▶ Collected data:
□ □ □ □ □ □ □
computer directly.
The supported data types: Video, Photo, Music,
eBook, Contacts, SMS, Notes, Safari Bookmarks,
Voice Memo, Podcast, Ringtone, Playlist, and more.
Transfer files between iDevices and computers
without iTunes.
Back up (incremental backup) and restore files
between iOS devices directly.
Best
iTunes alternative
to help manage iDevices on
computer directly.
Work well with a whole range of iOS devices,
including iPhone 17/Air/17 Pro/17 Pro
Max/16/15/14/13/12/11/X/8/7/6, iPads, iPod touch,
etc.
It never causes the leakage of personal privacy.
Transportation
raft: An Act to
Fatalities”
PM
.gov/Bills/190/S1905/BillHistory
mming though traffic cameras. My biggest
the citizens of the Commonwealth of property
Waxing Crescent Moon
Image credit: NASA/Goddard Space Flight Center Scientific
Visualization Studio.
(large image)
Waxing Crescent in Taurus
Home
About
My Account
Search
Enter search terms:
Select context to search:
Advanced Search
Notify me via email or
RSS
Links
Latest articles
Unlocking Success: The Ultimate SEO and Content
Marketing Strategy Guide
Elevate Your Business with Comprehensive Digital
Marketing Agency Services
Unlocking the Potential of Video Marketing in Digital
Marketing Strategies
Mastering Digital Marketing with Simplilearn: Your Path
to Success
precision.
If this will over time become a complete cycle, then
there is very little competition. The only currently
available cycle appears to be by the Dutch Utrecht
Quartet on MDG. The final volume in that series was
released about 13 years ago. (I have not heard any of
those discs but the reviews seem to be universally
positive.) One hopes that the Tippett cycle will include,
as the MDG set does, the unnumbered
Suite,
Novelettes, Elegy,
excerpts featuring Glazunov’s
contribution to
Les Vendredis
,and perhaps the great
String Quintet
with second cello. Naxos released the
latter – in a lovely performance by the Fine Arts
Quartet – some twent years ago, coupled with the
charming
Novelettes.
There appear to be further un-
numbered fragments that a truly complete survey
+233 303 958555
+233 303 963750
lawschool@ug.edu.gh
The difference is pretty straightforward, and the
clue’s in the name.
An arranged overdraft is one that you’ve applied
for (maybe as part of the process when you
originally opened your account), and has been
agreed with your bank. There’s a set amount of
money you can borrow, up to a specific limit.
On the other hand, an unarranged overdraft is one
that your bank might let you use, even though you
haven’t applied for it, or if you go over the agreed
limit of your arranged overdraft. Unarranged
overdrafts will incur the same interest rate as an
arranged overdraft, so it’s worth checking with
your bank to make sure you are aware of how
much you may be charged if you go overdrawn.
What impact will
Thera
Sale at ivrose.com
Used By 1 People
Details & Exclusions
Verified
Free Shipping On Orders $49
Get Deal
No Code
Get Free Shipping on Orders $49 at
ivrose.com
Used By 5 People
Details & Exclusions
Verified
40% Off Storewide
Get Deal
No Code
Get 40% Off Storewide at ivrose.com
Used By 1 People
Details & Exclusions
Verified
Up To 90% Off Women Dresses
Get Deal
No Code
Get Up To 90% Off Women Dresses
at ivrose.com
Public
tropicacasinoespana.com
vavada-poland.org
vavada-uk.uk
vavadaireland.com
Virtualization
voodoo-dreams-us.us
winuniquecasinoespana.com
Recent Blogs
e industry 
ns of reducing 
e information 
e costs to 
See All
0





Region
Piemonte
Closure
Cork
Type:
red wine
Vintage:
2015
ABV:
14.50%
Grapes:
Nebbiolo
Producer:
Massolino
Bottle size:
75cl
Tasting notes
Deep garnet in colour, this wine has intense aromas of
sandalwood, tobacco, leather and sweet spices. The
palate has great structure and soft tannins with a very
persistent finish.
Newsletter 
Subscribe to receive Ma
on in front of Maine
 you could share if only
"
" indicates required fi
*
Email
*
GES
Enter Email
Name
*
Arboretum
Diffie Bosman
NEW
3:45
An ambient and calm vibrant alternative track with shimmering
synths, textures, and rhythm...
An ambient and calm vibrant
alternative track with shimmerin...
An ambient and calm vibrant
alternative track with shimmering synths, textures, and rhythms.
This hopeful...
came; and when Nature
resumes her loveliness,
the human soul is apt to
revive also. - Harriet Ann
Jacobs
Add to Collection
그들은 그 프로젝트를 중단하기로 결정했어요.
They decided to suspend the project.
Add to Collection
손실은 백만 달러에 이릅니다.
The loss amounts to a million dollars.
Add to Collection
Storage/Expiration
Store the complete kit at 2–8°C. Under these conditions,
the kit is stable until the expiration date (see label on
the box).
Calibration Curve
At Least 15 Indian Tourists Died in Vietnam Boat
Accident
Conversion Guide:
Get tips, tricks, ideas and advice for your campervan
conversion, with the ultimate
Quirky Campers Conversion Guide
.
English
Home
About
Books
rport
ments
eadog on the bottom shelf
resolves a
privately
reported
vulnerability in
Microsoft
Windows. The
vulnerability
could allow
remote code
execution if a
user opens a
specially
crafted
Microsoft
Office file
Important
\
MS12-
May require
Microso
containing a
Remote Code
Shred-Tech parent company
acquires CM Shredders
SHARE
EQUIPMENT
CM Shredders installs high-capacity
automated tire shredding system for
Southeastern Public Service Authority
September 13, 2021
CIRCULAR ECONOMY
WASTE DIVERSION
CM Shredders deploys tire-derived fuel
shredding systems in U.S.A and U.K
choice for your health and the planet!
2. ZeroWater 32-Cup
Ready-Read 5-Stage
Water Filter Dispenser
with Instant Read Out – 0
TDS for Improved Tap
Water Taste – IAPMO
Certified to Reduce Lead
□ □ □ □ □ □ □
Can you copy every line of these items word for word, leaving nothing out and changing nothing?

computer directly.
The supported data types: Video, Photo, Music,
eBook, Contacts, SMS, Notes, Safari Bookmarks,
Voice Memo, Podcast, Ringtone, Playlist, and more.
Transfer files between iDevices and computers
without iTunes.
Back up (incremental backup) and restore files
between iOS devices directly.
Best
iTunes alternative
to help manage iDevices on
computer directly.
Work well with a whole range of iOS devices,
including iPhone 17/Air/17 Pro/17 Pro
Max/16/15/14/13/12/11/X/8/7/6, iPads, iPod touch,
etc.
It never causes the leakage of personal privacy.
Transportation
raft: An Act to
Fatalities”
PM
.gov/Bills/190/S1905/BillHistory
mming though traffic cameras. My biggest
the citizens of the Commonwealth of property
Waxing Crescent Moon
Image credit: NASA/Goddard Space Flight Center Scientific
Visualization Studio.
(large image)
Waxing Crescent in Taurus
Home
About
My Account
Search
Enter search terms:
Select context to search:
Advanced Search
Notify me via email or
RSS
Links
Latest articles
Unlocking Success: The Ultimate SEO and Content
Marketing Strategy Guide
Elevate Your Business with Comprehensive Digital
Marketing Agency Services
Unlocking the Potential of Video Marketing in Digital
Marketing Strategies
Mastering Digital Marketing with Simplilearn: Your Path
to Success
precision.
If this will over time become a complete cycle, then
there is very little competition. The only currently
available cycle appears to be by the Dutch Utrecht
Quartet on MDG. The final volume in that series was
released about 13 years ago. (I have not heard any of
those discs but the reviews seem to be universally
positive.) One hopes that the Tippett cycle will include,
as the MDG set does, the unnumbered
Suite,
Novelettes, Elegy,
excerpts featuring Glazunov’s
contribution to
Les Vendredis
,and perhaps the great
String Quintet
with second cello. Naxos released the
latter – in a lovely performance by the Fine Arts
Quartet – some twent years ago, coupled with the
charming
Novelettes.
There appear to be further un-
numbered fragments that a truly complete survey
+233 303 958555
+233 303 963750
lawschool@ug.edu.gh
The difference is pretty straightforward, and the
clue’s in the name.
An arranged overdraft is one that you’ve applied
for (maybe as part of the process when you
originally opened your account), and has been
agreed with your bank. There’s a set amount of
money you can borrow, up to a specific limit.
On the other hand, an unarranged overdraft is one
that your bank might let you use, even though you
haven’t applied for it, or if you go over the agreed
limit of your arranged overdraft. Unarranged
overdrafts will incur the same interest rate as an
arranged overdraft, so it’s worth checking with
your bank to make sure you are aware of how
much you may be charged if you go overdrawn.
What impact will
Thera
Sale at ivrose.com
Used By 1 People
Details & Exclusions
Verified
Free Shipping On Orders $49
Get Deal
No Code
Get Free Shipping on Orders $49 at
ivrose.com
Used By 5 People
Details & Exclusions
Verified
40% Off Storewide
Get Deal
No Code
Get 40% Off Storewide at ivrose.com
Used By 1 People
Details & Exclusions
Verified
Up To 90% Off Women Dresses
Get Deal
No Code
Get Up To 90% Off Women Dresses
at ivrose.com
Public
tropicacasinoespana.com
vavada-poland.org
vavada-uk.uk
vavadaireland.com
Virtualization
voodoo-dreams-us.us
winuniquecasinoespana.com
Recent Blogs
e industry 
ns of reducing 
e information 
e costs to 
See All
0





Region
Piemonte
Closure
Cork
Type:
red wine
Vintage:
2015
ABV:
14.50%
Grapes:
Nebbiolo
Producer:
Massolino
Bottle size:
75cl
Tasting notes
Deep garnet in colour, this wine has intense aromas of
sandalwood, tobacco, leather and sweet spices. The
palate has great structure and soft tannins with a very
persistent finish.
Newsletter 
Subscribe to receive Ma
on in front of Maine
 you could share if only
"
" indicates required fi
*
Email
*
GES
Enter Email
Name
*
Arboretum
Diffie Bosman
NEW
3:45
An ambient and calm vibrant alternative track with shimmering
synths, textures, and rhythm...
An ambient and calm vibrant
alternative track with shimmerin...
An ambient and calm vibrant
alternative track with shimmering synths, textures, and rhythms.
This hopeful...
came; and when Nature
resumes her loveliness,
the human soul is apt to
revive also. - Harriet Ann
Jacobs
Add to Collection
그들은 그 프로젝트를 중단하기로 결정했어요.
They decided to suspend the project.
Add to Collection
손실은 백만 달러에 이릅니다.
The loss amounts to a million dollars.
Add to Collection
Storage/Expiration
Store the complete kit at 2–8°C. Under these conditions,
the kit is stable until the expiration date (see label on
the box).
Calibration Curve
At Least 15 Indian Tourists Died in Vietnam Boat
Accident
Conversion Guide:
Get tips, tricks, ideas and advice for your campervan
conversion, with the ultimate
Quirky Campers Conversion Guide
.
English
Home
About
Books
rport
ments
eadog on the bottom shelf
resolves a
privately
reported
vulnerability in
Microsoft
Windows. The
vulnerability
could allow
remote code
execution if a
user opens a
specially
crafted
Microsoft
Office file
Important
\
MS12-
May require
Microso
containing a
Remote Code
Shred-Tech parent company
acquires CM Shredders
SHARE
EQUIPMENT
CM Shredders installs high-capacity
automated tire shredding system for
Southeastern Public Service Authority
September 13, 2021
CIRCULAR ECONOMY
WASTE DIVERSION
CM Shredders deploys tire-derived fuel
shredding systems in U.S.A and U.K
choice for your health and the planet!
2. ZeroWater 32-Cup
Ready-Read 5-Stage
Water Filter Dispenser
with Instant Read Out – 0
TDS for Improved Tap
Water Taste – IAPMO
Certified to Reduce Lead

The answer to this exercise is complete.